By Mike Cohen
Could it be “Low T?”
By now you’ve probably heard this line or otherwise seen a multitude of TV or newspaper ads for testosterone gel products. Increasingly, drug manufacturers have been tapping into this billion dollar market aimed at men over 40, which is when men sometimes start to feel the signs of aging and decreased desire for sexual relations. The gel is easy to use. It’s applied once daily to the shoulders or upper arms. AndroGel can also be applied to the abdomen.
Testosterone of course is the male hormone in the body that is primarily responsible for the normal growth and development of male sexual and reproductive organs. It’s important in maintaining bone health, energy levels, mood, and sexual desire. If men have low testosterone levels, doctors may prescribe one of the widely advertised testosterone gel products such as AndroGel 1% and Testim 1% to restore normal levels of testosterone.
What isn’t emphasized enough about these products is that their use can lead to adverse effects in children who are accidentally exposed to the drug. And that’s not hard to do since it easily gets on your hands, fingers, clothing, and bed sheets when applied. Then, people forget to wash their hands and forget that kids can absorb the drug upon contact. Testosterone can also cause harm to a pregnant woman’s developing fetus and can cause the development of masculine characteristics in children and women.
A few years ago the Food and Drug Administration (FDA) noted several cases of adverse effects in children. These occurred because of skin-to-skin contact with a person using the gel.
Two young sisters whose father used the gel were exposed to AndroGel through clothing and sheets on the bed. The girls experienced pubic hair growth among other symptoms. In another case a 16-month-old boy had an enlarged penis with erections and even pubic hair. The father was using the gel for about a year and slept in the same bed as the child, sometimes hugging the baby on his chest.
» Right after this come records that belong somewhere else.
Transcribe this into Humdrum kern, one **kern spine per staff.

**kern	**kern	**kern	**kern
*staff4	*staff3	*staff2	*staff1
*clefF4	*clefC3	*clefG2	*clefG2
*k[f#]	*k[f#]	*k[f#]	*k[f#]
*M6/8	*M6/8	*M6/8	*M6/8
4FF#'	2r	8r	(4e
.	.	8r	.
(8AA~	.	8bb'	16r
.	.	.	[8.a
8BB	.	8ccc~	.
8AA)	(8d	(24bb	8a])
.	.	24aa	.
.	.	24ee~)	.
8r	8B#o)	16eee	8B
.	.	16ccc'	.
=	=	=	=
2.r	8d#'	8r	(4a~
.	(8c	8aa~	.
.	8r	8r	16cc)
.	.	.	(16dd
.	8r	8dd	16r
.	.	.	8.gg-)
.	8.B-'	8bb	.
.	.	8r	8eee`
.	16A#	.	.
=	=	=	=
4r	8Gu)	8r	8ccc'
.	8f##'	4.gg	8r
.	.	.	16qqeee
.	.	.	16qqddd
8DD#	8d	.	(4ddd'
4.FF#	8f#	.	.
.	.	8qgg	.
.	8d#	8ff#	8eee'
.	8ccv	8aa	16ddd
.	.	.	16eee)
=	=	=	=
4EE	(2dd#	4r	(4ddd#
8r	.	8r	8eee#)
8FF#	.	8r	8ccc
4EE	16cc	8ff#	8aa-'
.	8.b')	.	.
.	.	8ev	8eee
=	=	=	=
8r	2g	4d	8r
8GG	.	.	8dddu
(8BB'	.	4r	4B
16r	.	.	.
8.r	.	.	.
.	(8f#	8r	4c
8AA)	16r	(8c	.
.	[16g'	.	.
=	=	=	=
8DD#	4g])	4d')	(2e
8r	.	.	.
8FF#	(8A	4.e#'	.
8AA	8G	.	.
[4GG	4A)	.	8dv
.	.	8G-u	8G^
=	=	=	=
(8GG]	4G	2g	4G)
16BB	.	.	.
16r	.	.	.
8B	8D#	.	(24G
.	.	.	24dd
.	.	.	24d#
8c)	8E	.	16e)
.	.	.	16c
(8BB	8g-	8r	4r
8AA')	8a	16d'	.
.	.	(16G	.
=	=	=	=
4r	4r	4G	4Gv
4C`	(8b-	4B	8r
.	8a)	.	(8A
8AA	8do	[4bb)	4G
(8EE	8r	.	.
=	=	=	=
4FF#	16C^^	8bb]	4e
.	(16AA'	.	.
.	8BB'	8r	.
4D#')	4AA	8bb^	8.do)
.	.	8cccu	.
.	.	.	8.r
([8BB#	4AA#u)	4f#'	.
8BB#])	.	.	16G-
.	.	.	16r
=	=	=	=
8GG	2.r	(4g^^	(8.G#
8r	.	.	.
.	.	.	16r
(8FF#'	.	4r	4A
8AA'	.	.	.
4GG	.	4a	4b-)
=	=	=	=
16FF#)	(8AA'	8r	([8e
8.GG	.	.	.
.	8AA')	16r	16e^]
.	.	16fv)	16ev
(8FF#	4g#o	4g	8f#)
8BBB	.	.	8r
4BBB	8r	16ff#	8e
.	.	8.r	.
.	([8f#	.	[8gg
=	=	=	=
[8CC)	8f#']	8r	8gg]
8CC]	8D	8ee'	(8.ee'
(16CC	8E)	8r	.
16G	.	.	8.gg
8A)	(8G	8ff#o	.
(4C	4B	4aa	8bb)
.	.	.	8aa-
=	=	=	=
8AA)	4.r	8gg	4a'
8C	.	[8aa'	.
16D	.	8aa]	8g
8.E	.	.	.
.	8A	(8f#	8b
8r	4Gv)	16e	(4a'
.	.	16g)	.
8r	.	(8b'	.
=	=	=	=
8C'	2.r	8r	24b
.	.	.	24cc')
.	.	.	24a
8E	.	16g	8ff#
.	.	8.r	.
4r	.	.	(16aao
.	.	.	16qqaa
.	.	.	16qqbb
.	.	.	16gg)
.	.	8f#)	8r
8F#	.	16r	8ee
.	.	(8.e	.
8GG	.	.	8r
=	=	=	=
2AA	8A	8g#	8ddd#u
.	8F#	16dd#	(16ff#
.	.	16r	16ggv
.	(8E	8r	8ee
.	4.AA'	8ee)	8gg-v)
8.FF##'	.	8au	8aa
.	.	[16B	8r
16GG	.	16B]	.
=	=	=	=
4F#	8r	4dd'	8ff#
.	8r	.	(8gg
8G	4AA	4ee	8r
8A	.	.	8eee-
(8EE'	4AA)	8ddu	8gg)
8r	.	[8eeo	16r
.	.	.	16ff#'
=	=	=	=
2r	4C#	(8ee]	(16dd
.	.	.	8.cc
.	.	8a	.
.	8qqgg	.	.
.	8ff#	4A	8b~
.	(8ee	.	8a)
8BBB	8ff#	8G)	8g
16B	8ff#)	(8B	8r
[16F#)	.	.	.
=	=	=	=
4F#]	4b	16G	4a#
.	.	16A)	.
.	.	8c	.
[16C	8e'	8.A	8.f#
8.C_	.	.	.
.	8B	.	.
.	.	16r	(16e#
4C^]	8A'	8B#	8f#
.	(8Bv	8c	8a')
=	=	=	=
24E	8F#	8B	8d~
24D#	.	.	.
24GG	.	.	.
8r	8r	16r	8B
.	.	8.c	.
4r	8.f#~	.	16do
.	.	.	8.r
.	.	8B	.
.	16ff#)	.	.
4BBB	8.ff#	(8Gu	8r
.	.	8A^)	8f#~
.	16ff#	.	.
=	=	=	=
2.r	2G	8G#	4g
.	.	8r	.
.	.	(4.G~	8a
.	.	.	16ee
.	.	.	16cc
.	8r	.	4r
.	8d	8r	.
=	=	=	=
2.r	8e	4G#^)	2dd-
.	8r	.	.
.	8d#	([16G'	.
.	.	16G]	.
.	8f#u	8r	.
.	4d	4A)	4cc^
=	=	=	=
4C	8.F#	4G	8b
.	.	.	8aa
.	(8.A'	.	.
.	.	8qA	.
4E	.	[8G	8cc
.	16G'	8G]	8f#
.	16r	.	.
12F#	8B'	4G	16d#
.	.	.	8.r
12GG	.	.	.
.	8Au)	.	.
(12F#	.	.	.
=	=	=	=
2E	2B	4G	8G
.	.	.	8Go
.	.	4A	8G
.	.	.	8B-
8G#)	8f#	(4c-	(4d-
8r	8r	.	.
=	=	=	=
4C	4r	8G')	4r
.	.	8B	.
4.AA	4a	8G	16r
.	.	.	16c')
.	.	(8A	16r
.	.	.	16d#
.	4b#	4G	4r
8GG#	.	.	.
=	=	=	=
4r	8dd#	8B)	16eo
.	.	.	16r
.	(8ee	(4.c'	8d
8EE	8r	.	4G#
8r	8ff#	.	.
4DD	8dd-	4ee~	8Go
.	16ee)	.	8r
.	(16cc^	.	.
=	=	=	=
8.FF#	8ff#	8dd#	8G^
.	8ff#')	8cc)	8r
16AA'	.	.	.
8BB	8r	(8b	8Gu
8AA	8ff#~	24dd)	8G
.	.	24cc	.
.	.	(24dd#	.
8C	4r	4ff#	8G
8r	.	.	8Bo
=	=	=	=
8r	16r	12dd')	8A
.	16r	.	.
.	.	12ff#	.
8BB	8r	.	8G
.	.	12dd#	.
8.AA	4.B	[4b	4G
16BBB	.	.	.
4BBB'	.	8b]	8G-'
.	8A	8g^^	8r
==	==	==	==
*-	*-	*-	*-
Other children in FDA’s report ranged in age from 9 months to 5 years and had signs of enlarged reproductive organs, increased sexual feelings, growth of pubic hair, advanced bone age, and aggressive behavior. In most cases, but not all, the adverse effects went away when the child was no longer exposed to the drug.
In 2009, FDA told drug manufacturers to include a boxed warning in the labeling of their products. There is also a MedGuide that pharmacists are supposed to dispense along with prescriptions for these products - like this one for Testim. But despite stronger warningswe are still seeing occasional reports of accidental exposure.
Men using these products should talk with their doctor, nurse, or pharmacist about the proper use of this medicine. To avoid hurting children or a developing fetus, follow these steps when you use testosterone gel products: Wash your hands with soap and water after every use. Cover the area with clothing once the gel has dried. Wash the area thoroughly with soap and water if there will be skin-to skin contact with another person.
Consider asking your doctor if you can use the patch form of the drug or one of the other forms such as the roll-on or a tablet that dissolves between your cheek and tongue.